Léane haussa les épaules, et poussa Aali à les transporter dans la chambre. Là, Narcée rassembla ses vêtements, et le fils de Morphée les ramena aux jardins. Son père les y attendait, prêt à les sermonner. Ses yeux brillaient de la lueur bleue à nouveau, comme s'il voulait paraître plus menaçant — cependant, vêtu comme il l'était, il était difficile de le prendre au sérieux. Un sarouel orange et doré couvrait ses jambes, et il portait un veston brun, sans rien en dessous. On aurait dit un homme tout droit tiré des contes de fées.

Léane fuit son regard et se dirigea dans sa chambre après avoir fait signe aux autres de faire de même. Morphée stoppa leur action en faisant disparaitre les portes qui menaient à leurs chambres. Sans le regarder, et juste pour le provoquer, Léane refit apparaître la sienne... mais sa porte possédait à présent son propre style : une porte en bois stylisée, courue de figures géométriques vert pâle et d'arabesques un peu plus foncées. Sans s'arrêter de marcher, elle tendit la main vers la poignée. Puis, après avoir ouvert la porte, elle changea toute la structure de la chambre en celle qu'elle désirait. Ainsi, les angles et les murs droits devinrent des courbes, le marbre se changea en bois, son lit couvert de draps blancs se transforma en lit-mezzanine aux draps crème et vert pâle. De nouveaux objets s'y ajoutèrent, dont une lampe au plafond, une commode directement fixée aux murs, et des poufs dorés, bruns et verts de part et d'autre de la chambre. Pour terminer, elle fit réapparaitre les portes de ses amis. Une fois entrée, elle se tourna pour faire face à Morphée, Aali, Iris et Narcée, tous médusés.

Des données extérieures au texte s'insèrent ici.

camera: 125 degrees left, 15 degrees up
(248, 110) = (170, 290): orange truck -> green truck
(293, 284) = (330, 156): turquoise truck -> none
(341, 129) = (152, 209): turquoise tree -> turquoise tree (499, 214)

— Tu voulais nous dire quelque chose, affirma t-elle.

Le dieu des songes reprit son souffle, et contenance.

— Vous n'auriez pas dû vous rendre sur Terre.

— Et pourtant, nous avons trouvé quelque chose.

« Nous ».

Elle ne parlait donc pas seulement pour elle seule, et Aali le remarqua. Elle soupira.

— Morphée, je suis désolée, mais il fallait que je le fasse. Et je le referai s'il le faut. Je peux créer autant de téléporteurs que possible, chacun différent les uns des autres.

— Petite, répliqua t-il sur le même ton, le problème n'est pas que tu sais parfaitement te servir de ton imagination, mais plutôt le fait que tu m'aies désobéi après un seul refus.

Léane admit qu'elle avait peut-être exagéré, mais ne l'avoua pas à voix haute. Toutefois, elle ne voyait pas d'autre façon de convaincre Morphée que de le confronter : il ne risquerait pas d'écouter l'intuition d'une adolescente de dix-sept ans, et il lui avait clairement fait comprendre.

— Ce n'est pas exactement vrai... fit la dernière personne à laquelle Léane se serait attendue.